SF Otto Porter: The skills are there, but the assertiveness isn’t always present. The Wizards require a third scorer who can get more than 11.6 points per game. He was drafted No. 3 overall in 2013 because he was considered the safest bet – and the most polished – because of his high basketball IQ. It’s time that he uses it. 1). Focus on mid-range. Porter isn’t really a three-point shooter. Despite his 36.7% from deep last season, he hovered below 30% for most of the season and this contributed to his disappearing act (as did his habit of looking at his feet before shooting). Though the mid-range game is a lost art in NBA with everyone in love with the three-ball, this is Porter’s strength. He can hit threes but he prefers to be moving to the ball on that catch. 2). Off-ball movement. He’s great at finding holes in the defense for shots in the paint. This type of player should average more than 1.2 foul shots a game and 1.0 assists, which are his career averages. His vision is too good for that.
PF Markieff Morris: Twenty-seven games after being traded to D.C. last season felt more like a lengthy training camp. The Wizards went from the bottom of the table in rebounding to top six during games with Morris. He’s a perfect example of how a player’s actual rebounding numbers (5.9) isn’t necessarily representative of his impact on rebounding for a team. 1). Stretch four. Morris doesn’t have to be a specialist from three-point range but more accurate than 31.6% to force defenses to respect him, which will spread the floor even more for Wall and Beal. He has good form. If he can bump up his touch by 5%-7% it would make a world of difference. 2). Defense. When he's committed he can use his 6-10 frame.

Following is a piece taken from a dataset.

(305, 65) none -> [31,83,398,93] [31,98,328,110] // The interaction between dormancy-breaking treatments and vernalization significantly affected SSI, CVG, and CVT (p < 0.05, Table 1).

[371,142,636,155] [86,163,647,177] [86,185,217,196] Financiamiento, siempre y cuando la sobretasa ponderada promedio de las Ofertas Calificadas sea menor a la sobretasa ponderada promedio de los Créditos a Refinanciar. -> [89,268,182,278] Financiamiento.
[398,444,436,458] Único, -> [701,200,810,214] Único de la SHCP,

C Marcin Gortat: Averaging 13 points and 10 rebounds in a down season is pretty good output for centers today. Like Porter, he has been prone to spikes and dips for long stretches. He runs the floor extremely well and is the best screen-setter on the team. Wall and Beal can play a two-man game with him, which allows the offense to have better flow and less predictability. 1) Pick-and-roll defense. This has been a major weakness with the Wizards as more and more teams ditch play sets for basic pick-and-roll actions to create mismatches. The communication between the frontline and backline haven't been consistent for the last two years, and now that Gortat is responsible for making a lot of the defensive calls it will be on him. 2). Less finesse and more power at the rim. Gortat has a habit of fading away from the basket too much, particularly when he's facing shot-blockers such as Hassan Whiteside. Gortat has to go at those kind of players who will take the bait when showing them the ball. He can get more whistles that way, put them in foul trouble and get to the line more.